Oggi azienda e sindacati si sono incontrati alla presenza del viceministro per lo Sviluppo economico con delega alle telecomunicazioni, Paolo Romani, per discutere del piano esuberi presentato dall’azienda stessa.
Il diario del lavoro ha chiesto a Emilio Miceli, segretario generale della Slc Cgil, le sue valutazioni sull’incontro.
E’ stato utile per ricordare i punti di sofferenza industriale. L’azienda ha pianificato di diventare più piccola e la nostra preoccupazione è che gli esuberi siano la diretta conseguenza di questa decisione già presa.
Cosa glielo fa pensare?
L’azienda anziché puntare alla crescita incrementando le quote di mercato, migliorando la competizione anche sul mobile, puntando ad allargare i propri confini anche in ambito internazionale, punti di vera difficoltà in questi anni, rimane un’impresa un po’ domestica e sempre più decurtata sul piano della ricerca e dell’informatica, strumenti base di crescita di un grande asset.
E’ il prezzo da pagare per contrastare la crisi?
La crisi influisce e le attese si ridimensionano. Ma è un problema di tutto il sistema italiano delle telecomunicazioni che non riesce a superare due gap: aumentare il numero di persone che godono della banda larga sia su rete fissa che su rete mobile, servizi che l’attuale frequenza non permette di dare agli utenti. Affrontare questo problema significa guardare alla crescita, e non ai propri margini, come invece fa Telecom.
Oggi avete prospettato all’azienda tutte queste vostre obiezioni?
Sì, ma abbiamo ottenuto le stesse risposte.
Cioè?
Che l’azienda sta bene, la rete progredisce, che gli investimenti ci sono e sono cospicui.
E invece?
La rete di rame è malandata, piena di buchi, tenuta male, ha bisogno di investimenti.
Soluzioni alternative agli esuberi?
In realtà in Telecom non c’è personale in esubero, dal momento che l’azienda non riesce a soddisfare le esigenze ordinarie. La qualità del servizio customer di assistenza ai clienti è tra le migliori, è l’accesso ai servizi ad essere complicato a causa di call center sempre occupati.
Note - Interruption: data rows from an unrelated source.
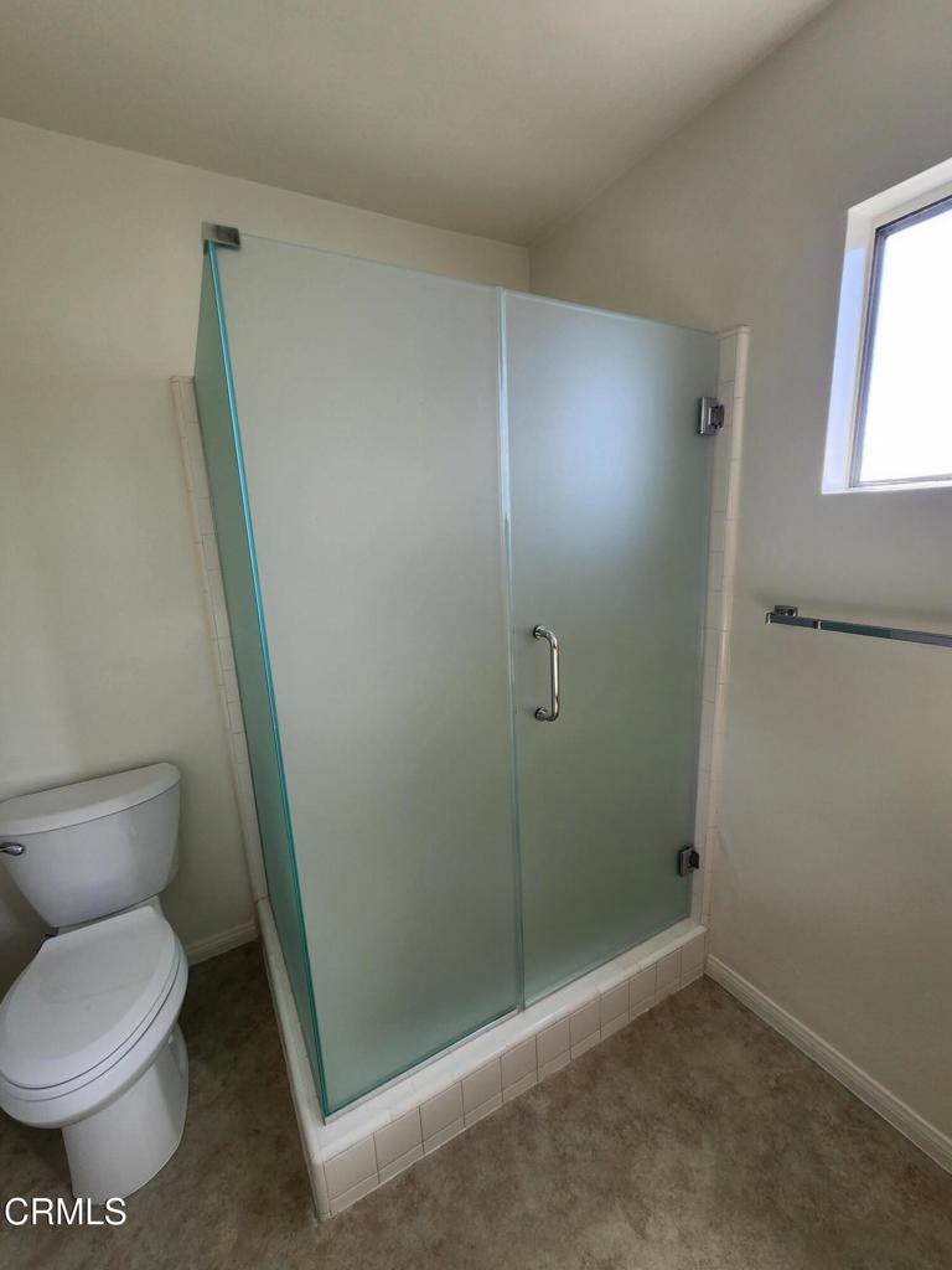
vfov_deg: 106.2
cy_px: 635
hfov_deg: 89.9
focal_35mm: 13
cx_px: 476
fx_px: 477
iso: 50
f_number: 2.2
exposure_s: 1/60
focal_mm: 2.2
Poi il costo del lavoro in Telecom è di gran lunga inferiore rispetto ai ricavi, circa il 12%.
Allora perché licenziare?
Per pagare il pesante debito di 34 miliardi di euro. Però se si vive solo con l’ossessione del debito, allora l’azienda diventa marginale. L’impresa serve se resta sul mercato e Telecom è un’impresa di grandi risorse. Poi c’è anche la questione di 1,5 miliardi dati agli azionisti che dimostra come non ci sia attenzione alla politica di bilancio. Anche sul piano degli investimenti il trend è cambiato nel corso degli ultimi 5 anni, si è dimezzato da 15 a 7 miliardi di adesso.
Qual è la posizione del governo?
Speriamo di averla prima o poi. Mi auguro dica la sua almeno sulle questioni di sua competenza come investimenti sulla banda larga e sulla frequenza dei cellulari.
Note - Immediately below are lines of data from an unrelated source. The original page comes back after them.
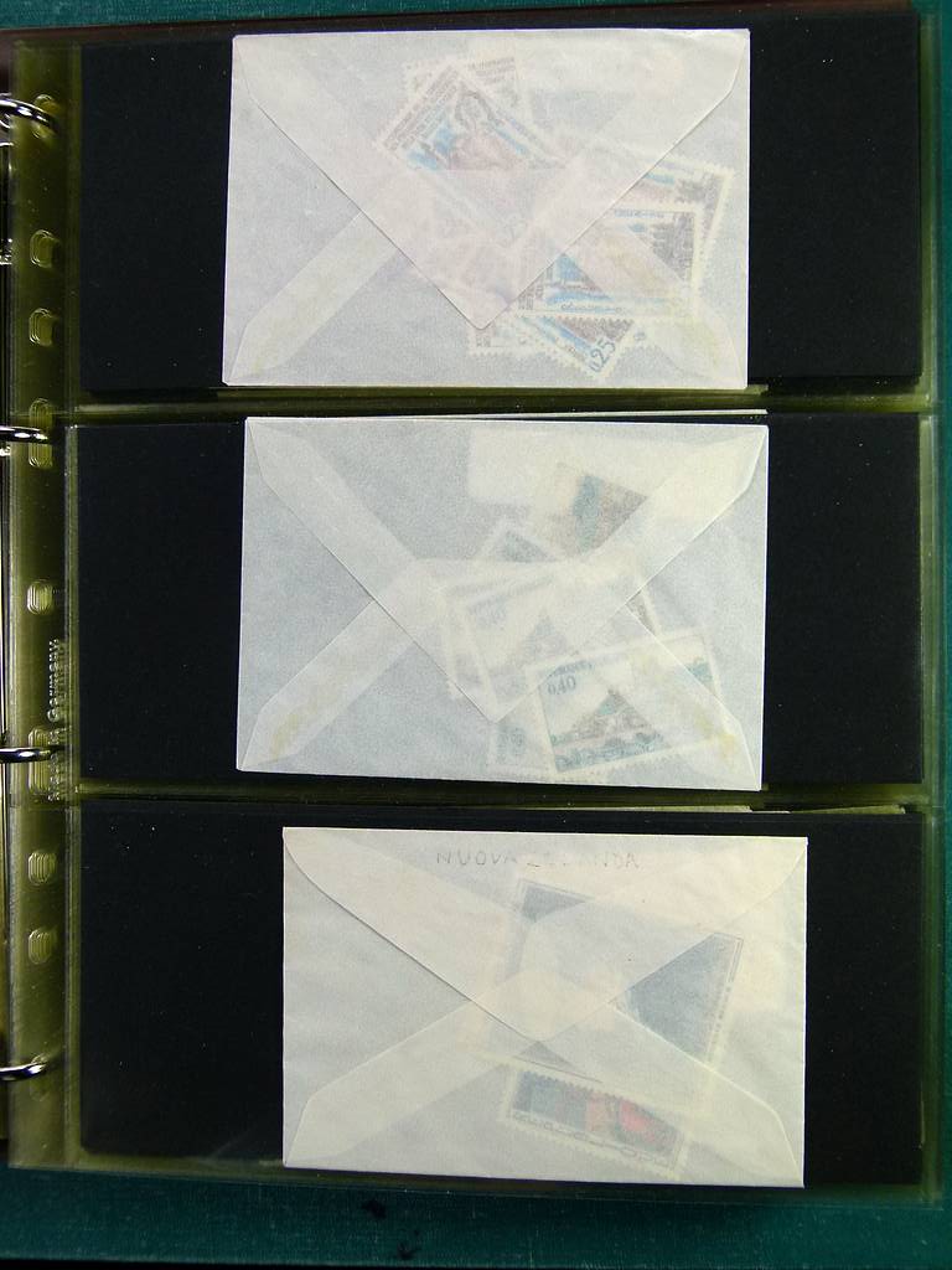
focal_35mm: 39
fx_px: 1430
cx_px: 476
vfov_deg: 47.9
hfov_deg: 36.8
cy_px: 635
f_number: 3.1
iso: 100
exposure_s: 1/125
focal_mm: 7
Siete uniti sul fronte sindacale?
Il pluralismo sindacale esiste e abbiamo punti di vista differenti, ma la vera sfida è evitare che il pluralismo diventi antagonismo. In questo senso la Cgil ha la vocazione a tenere insieme uomini e sindacato. Non ci rassegniamo al dibattito e alla dialettica.
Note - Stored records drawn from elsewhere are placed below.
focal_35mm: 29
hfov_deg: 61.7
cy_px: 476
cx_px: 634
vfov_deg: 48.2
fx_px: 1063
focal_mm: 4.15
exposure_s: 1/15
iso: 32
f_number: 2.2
Vi rivedrete giovedì, c’è la possibilità di un accordo?
Compito arduo, sono realista. Dieci giorni per risolvere un problema che ci portiamo dietro da un anno e mezzo, mi sembrano un po’ pochini e non solo per la prossimità delle ferie estive, ma anche per le tante variabili da discutere dal piano industriale al conflitto sul tema degli esuberi.
Tutto dipenderà dalla qualità della proposta che farà il governo.